In March I'm planning on doing Dan Forrest's recently published Te Deum with my church choir. They've never attempted to sing a work of this length (nor have I conducted one). Any advice on performing a major work for the first time, performing one with a church choir, performing this specific work, or dealing with an orchestra would be great. I'm going to have around 25 singers, almost all are good readers. Not sure yet what size orchestra I'll be able to afford.
on October 11, 2013 11:04am
I read this book in the first edition about 20 years ago. It has some great details and insights about specific pieces and how to make the best use of your time when a choral conductor steps in front of an orchestra for the first time.
 
 
Don't under-estimate the time it will take a choir to sing a major work. Starting rehearsals now is not out of the question. 
on October 12, 2013 5:31am
As Craig S makes the point of saying, you cannot rehearse the choir too much in this case. As far as the performing a major work, get a sound in your head and the words you want to use to get that sound across to your singers and orchestra. You don't say anything about orchestra you plan to use, but get to know some of their technical terms... Up bow/down bow, various articulations, etc. With your church choir situation and all the firsts taking place, be sure to compliment even the smallest achievements. You want them going into the performance feeling confident and that they can do this, not worried that they'll fall apart. Of course we all know that restarting a piece is not the end of the world, but they might! Good luck and I hope you'll keep us informed as how rehearsals progress and how the performance goes!
 
Craig
on October 13, 2013 7:12am
some suggestions.....
1. make sure YOU know the music thoroughly, and know what sound/balance you want to hear
2. rehearse the choir to the point that they do not need cues from you for every little thing -  you must be conducting the combined ensembles, not just the choir
3. make sure your rehearsal/performance space is set and ready 30 minutes before start time  (professional instrumentalists will arrive early to get set up and to get accustomed to the accoustics)          chairs and music stands in place,   good lighting,   heating/a.c.,   enough room for the instruments to do their work  (cellos need space to bow, etc.)
4. conduct from full score  (not the choral score)......."practice your concert conducting"  using the full score AT LEAST the last two choral rehearsals before getting with the instruments  (visualize where the instruments will be placed, practice your instrumental cues in those choral rehearsals)

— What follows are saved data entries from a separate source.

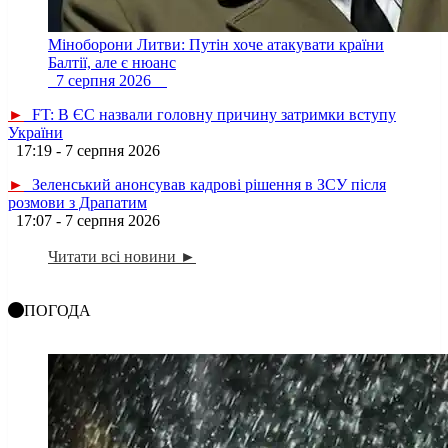
Міноборони Литви: Путін хоче атакувати країни
Балтії, але є нюанс
7 серпня 2026
►
FT: В ЄС назвали головну причину затримки вступу
України
17:19 - 7 серпня 2026
►
Зеленський анонсував кадрові рішення в ЗСУ після
розмови з Драпатим
17:07 - 7 серпня 2026
Читати всі новини ►
ПОГОДА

5. be clear with your musical instructions    (exact dynamic level,  quality of sound, etc.)     *you don't have to tell a profssional instrumentalist how to play, just tell them what sound you want  ("connected notes,"    short notes,   crescendo-dim,  majestic sound,   heavy quality, etc. )
*** make sure the instrumental parts are MARKED with your musical/phrasing/dynamic/articulation expectation
6.  Start on time and end on time.            (if your rehearsal is long, ask the players at what point they expect a break;  usually union musicians expect 2 1/2 hour rehearsal with 15 minute break in middle)
7.  have the checks for the players on their stands at the start of the performance/service
8. as with any ensemble (choral, instrumental, large, small)   BE CLEAR WITH YOUR GESTURES    (clean pattern,   eye contact with performers,  "score in the head, not head in the score" )
 
Have fun yourself.   Instrumentalists want to please the conductor.    If the conductor knows what he/she wants and expects musically, the players will do all they can to make it happen.